:: Extracted text ::
-- BEGIN --
Fiscal discipline has been another emphasis. Otu inherited what he described as an empty treasury and has paid ₦55 billion toward inherited debts. The 2026 budget of ₦780.6 billion allocates 67 percent to capital expenditure, with ₦421 billion for the economic sector. Salaries, pensions, and the new minimum wage are being paid across the tiers, and the first tranche of gratuities has been cleared with the second underway. The administration insists it cannot spend without legal appropriation, and a supplementary budget was signed for urgent road repairs, rural electrification, and counterpart funding for national projects.
No administration escapes criticism, and objectivity requires naming the gaps. Critics have flagged borrowing for airplanes without clear repayment plans and questioned spending on renovations at a time of fiscal strain. Tourism assets like Obudu Cattle Ranch and Tinapa have underperformed for years, and Cross River still lags in VAT contribution. Security challenges such as cultism, kidnapping, and cross-border crime remain national problems, though the government reactivated Operation Akpakwu and holds regular security council meetings. Homeland Security officials have commended improvements in the Central Senatorial District. The administration’s response has been to focus on asset recovery, public-private partnerships for oil palm estates, and using infrastructure as an enabler of stability.
-- END --
(Recorded data)
-- BEGIN --
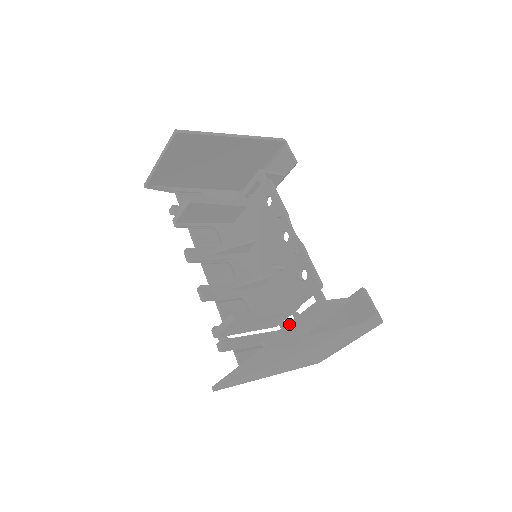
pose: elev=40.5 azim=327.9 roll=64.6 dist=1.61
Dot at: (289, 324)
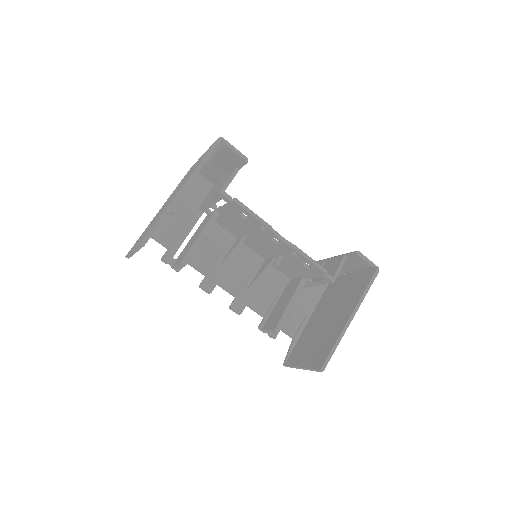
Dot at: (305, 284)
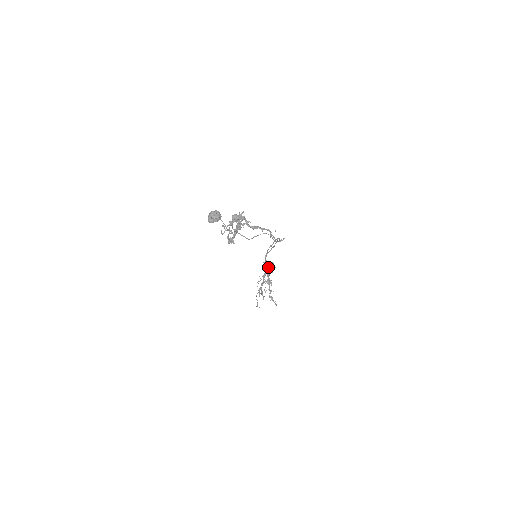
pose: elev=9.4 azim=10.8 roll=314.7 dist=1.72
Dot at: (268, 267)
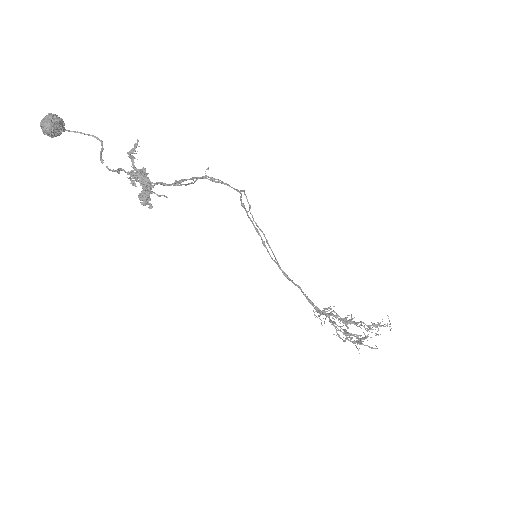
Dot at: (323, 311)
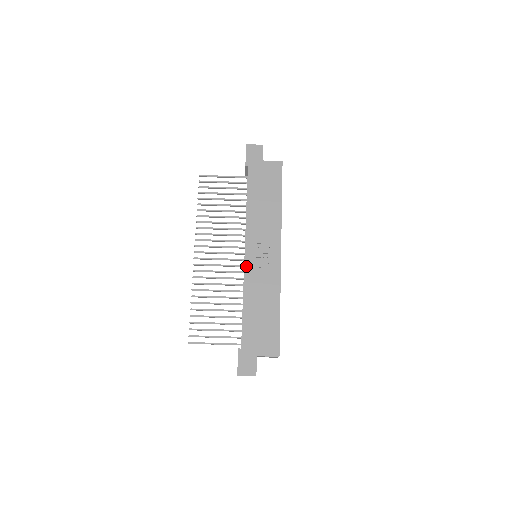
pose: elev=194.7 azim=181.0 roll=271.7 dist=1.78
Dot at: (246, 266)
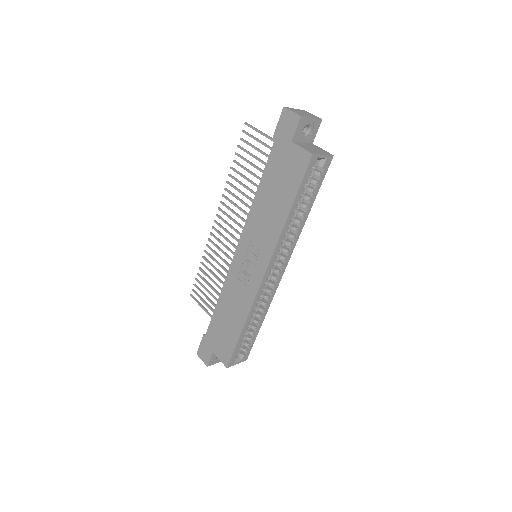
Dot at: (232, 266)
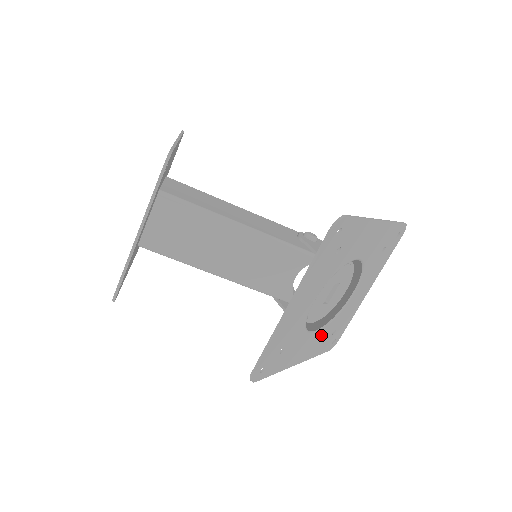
-- END --
-- BEGIN --
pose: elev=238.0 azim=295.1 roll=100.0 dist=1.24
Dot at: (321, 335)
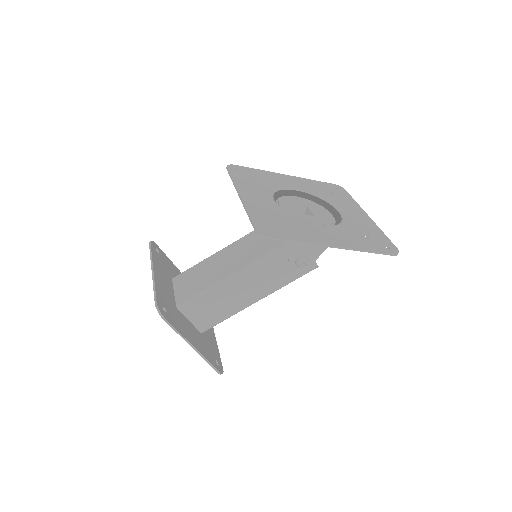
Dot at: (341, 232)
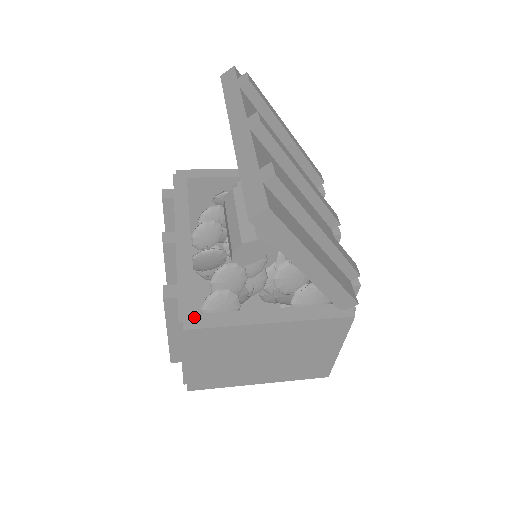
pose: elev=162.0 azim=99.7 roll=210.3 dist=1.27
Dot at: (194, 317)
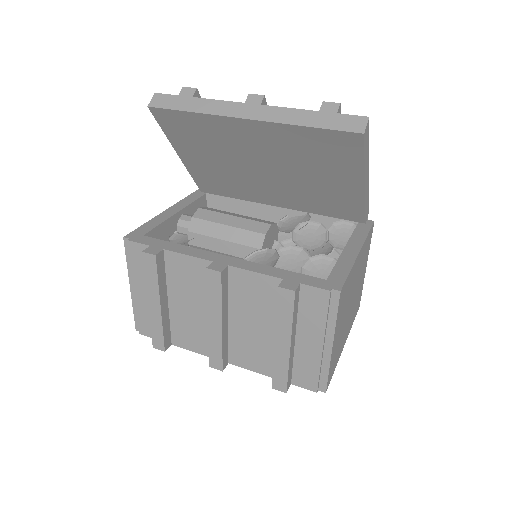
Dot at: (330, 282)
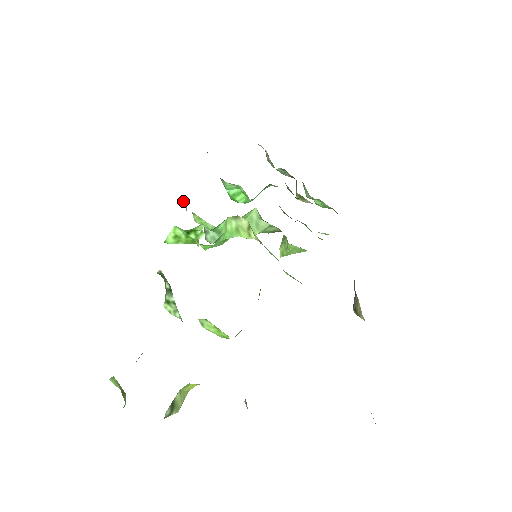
-- END --
-- BEGIN --
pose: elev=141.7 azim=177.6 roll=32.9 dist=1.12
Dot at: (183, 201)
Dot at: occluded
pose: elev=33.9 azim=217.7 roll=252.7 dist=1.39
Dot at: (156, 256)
-- END --
:: Required work ::
Answer these questions using the text on Otu's administration.
1. How much has Otu paid toward inherited debts?
2. What share of the 2026 budget is allocated to capital expenditure?
3. Which security operation did the government reactivate?

:: Exercise output ::
1. ₦55 billion
2. 67 percent
3. Operation Akpakwu